Showing posts with label king cnut. Show all posts
Showing posts with label king cnut. Show all posts

2 Aug 2020

Boris Johnson - What a Cnut! (Further Reflections on Coronavirus)

King Boris I 


I.

As a matter of fact, King Cnut wasn't a madman who believed he possessed supernatural powers that would allow him to turn back the tide. On the contrary, he was a wise and humble monarch who knew the limits of his own authority and wished to demonstrate to his courtiers that compared to the supreme power of God, the power of all men is vain.

Still, that's not how the legend is remembered or invoked within popular culture: and so, when it comes to Boris Johnson's desperate and deluded attempt to defeat (or at least control) Covid-19, we can rightly describe him as a bit of a Cnut; a man who dreamed as a boy of becoming world king now reduced to faffing about as the tide of events leaves him increasingly looking washed-up.  

What the PM doesn't seem to appreciate is that whereas one can barricade oneself indoors in order to be safe from a pack of hungry wolves, the same strategy isn't going to work when faced with a viral threat. If he spent a little less time studying Churchill and a little more time reading Baudrillard, he might understand this ... [1]


II.

To his great credit, Jean Baudrillard was one of the first philosophers to conceptualise the viral mode and how it corresponds to a form of cultural chaos and confusion, spreading rapidly within a global system lacking immunity. For a viral agent like Covid-19 doesn't just infect individuals, but all sectors of society, including the government, the media, and the world of commerce, thereby exposing the interconnections between pathogens, wet markets, digital networks, etc.  

The fascinating thing is not what Covid-19 does to the body, but what it does to the collective imagination. We might describe the hysteria surrounding the disease as a virtual symptom; one that is induced by the political class and the media and which massively inflates the actual threat posed by the virus.
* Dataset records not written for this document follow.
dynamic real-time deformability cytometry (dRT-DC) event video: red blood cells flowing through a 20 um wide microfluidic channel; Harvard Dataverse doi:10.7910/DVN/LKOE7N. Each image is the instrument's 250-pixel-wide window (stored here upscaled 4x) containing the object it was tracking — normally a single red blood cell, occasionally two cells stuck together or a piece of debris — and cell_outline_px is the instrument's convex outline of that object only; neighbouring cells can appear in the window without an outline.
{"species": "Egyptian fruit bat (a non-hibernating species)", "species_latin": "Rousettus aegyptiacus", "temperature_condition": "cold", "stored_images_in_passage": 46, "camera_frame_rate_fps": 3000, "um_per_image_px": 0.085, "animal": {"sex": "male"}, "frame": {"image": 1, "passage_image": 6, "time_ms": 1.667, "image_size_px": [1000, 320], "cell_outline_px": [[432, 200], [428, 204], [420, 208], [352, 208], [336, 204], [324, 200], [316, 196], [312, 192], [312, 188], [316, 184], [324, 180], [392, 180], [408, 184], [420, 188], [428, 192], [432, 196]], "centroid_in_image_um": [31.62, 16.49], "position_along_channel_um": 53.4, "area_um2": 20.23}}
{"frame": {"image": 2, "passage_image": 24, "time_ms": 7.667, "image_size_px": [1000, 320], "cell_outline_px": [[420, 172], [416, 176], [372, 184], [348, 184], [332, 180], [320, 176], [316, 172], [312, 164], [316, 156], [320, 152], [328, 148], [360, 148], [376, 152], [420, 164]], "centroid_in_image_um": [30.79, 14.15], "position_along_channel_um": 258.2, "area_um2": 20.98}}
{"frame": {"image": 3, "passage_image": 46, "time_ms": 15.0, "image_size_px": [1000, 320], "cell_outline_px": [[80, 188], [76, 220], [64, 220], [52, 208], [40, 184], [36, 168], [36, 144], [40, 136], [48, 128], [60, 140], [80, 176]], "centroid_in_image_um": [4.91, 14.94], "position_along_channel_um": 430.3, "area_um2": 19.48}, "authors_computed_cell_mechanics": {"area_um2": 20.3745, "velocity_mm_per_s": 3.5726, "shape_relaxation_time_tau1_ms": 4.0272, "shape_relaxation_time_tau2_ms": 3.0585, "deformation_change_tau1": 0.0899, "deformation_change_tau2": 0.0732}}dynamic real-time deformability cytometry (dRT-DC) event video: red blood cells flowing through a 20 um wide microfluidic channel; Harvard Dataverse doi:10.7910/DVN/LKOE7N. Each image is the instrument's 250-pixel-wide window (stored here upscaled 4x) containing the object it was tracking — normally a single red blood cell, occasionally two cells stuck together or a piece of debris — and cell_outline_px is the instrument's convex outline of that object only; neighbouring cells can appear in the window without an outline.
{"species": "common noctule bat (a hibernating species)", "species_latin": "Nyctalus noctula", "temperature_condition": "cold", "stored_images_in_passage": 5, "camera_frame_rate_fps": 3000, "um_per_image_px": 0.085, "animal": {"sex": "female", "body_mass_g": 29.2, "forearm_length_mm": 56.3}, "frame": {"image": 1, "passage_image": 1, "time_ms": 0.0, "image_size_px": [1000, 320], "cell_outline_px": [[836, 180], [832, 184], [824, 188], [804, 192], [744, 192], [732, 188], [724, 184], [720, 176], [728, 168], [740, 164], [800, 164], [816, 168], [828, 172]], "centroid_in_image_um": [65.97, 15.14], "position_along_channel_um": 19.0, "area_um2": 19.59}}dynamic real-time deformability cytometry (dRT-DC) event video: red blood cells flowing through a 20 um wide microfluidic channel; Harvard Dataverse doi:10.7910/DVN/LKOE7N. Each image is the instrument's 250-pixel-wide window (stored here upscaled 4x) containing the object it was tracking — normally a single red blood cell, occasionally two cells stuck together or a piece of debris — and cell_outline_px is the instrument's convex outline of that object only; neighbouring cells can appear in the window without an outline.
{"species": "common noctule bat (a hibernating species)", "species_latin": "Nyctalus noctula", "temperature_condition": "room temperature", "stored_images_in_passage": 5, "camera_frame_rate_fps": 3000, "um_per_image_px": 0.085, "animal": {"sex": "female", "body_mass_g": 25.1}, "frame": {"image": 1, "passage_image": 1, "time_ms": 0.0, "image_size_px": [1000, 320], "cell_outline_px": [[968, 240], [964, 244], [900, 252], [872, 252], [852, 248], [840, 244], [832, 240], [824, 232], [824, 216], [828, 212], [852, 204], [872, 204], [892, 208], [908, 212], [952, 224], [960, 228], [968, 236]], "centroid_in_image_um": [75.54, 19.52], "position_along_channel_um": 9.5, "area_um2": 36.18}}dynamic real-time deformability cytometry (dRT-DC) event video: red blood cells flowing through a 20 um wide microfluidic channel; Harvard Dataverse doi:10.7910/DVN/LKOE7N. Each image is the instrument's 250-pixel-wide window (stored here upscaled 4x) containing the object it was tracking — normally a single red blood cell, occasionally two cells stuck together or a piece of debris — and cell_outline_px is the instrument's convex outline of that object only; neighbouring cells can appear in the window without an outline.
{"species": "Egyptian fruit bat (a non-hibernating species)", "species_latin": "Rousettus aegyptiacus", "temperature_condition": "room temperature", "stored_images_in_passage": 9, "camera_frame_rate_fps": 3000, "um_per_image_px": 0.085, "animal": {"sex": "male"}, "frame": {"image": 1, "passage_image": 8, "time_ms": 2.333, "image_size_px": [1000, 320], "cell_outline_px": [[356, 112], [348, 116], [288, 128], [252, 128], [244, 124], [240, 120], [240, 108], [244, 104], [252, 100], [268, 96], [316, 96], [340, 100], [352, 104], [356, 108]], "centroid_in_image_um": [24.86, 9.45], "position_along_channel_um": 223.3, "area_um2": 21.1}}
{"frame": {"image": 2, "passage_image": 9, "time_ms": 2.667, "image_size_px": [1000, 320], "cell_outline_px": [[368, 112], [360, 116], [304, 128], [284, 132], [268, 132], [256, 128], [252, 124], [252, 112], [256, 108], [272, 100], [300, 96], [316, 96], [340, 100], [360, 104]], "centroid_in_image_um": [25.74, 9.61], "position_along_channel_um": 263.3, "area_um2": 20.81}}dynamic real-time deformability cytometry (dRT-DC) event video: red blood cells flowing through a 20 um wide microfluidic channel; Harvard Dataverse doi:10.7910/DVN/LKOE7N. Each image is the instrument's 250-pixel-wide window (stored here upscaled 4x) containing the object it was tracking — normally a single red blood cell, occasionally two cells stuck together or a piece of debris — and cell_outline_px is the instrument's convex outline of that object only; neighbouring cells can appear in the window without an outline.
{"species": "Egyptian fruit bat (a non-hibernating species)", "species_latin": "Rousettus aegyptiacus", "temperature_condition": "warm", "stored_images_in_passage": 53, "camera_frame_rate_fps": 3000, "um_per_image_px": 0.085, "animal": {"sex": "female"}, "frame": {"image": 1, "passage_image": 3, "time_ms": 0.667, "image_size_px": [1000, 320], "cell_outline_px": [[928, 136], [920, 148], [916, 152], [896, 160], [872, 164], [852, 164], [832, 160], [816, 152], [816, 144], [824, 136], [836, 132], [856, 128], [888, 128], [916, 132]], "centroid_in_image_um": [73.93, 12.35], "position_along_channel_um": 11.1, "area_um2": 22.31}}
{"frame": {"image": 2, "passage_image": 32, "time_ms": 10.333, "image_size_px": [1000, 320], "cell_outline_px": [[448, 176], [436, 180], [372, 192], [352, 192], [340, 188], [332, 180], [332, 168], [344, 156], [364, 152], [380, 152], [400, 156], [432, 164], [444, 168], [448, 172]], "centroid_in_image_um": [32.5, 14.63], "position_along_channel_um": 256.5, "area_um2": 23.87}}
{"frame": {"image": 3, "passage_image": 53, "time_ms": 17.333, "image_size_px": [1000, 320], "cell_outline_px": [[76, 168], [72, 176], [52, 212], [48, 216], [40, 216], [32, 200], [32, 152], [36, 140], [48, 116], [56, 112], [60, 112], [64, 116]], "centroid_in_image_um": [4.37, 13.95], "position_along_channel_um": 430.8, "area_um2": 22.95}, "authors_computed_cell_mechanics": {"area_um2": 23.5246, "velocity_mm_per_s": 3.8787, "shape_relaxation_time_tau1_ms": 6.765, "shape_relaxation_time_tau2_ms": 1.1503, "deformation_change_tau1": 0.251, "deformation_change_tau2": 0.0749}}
There's no point blaming Boris for this, or, indeed, anyone in particular. For our shared insanity "is a pyramidal synthesis of convergent effects, a phenomena in resonance" [2].

In sum: the current pandemic - just like terrorism - is a product of our own viral culture. And the fact that these things are not just matters of concern for our security services and medical experts but for us all, demonstates that they are not merely episodic events in an irrational world:

"They embody the entire logic of our system, and are merely, so to speak, the points at which that logic crystallizes spectacularly. Their power is a power of irradiation and their effect, through the media, within the imagination, is itself a viral one." [3]

Ultimately, the fight against Coronavirus - just like the so-called war on terror - is futile and unwinnable and, like it or not, we're probably all going to get our feet wet sooner or later ...


Notes

[1] I'm referring here to Baudrillard's four modes of attack and defence: first come the wolves, a visible enemy who attack us directly and against whom we can construct solid defences and arm ourselves with rifles; then come the rats, a rapidly multiplying and subterranean enemy who burrow under our barricades and against whom we must use poison; next are the cockroaches, which do not attack so much as infest and get everywhere, including in the cracks between our defences, making it extremely difficult to ever fully exterminate them; finally, there are the viruses, an invisible enemy transmitted from person to person or in the air itself, infecting the body and requiring the development of a vaccine or acquired immunity. Resistance with lockdowns, face masks, and hand wash is simply a form of Cnutism. See Jean Baudrillard, Fragments, trans. Chris Turner, (Routledge, 2004), pp. 71-2.

[2] Jean Baudrillard. 'Ruminations for Spongiform Encephala', Screened Out, trans. Chris Turner, (Verso, 2002), p. 173.

[3] Jean Baudrillard, 'Aids: Virulence or Prophylaxis?, Screened Out, p. 6.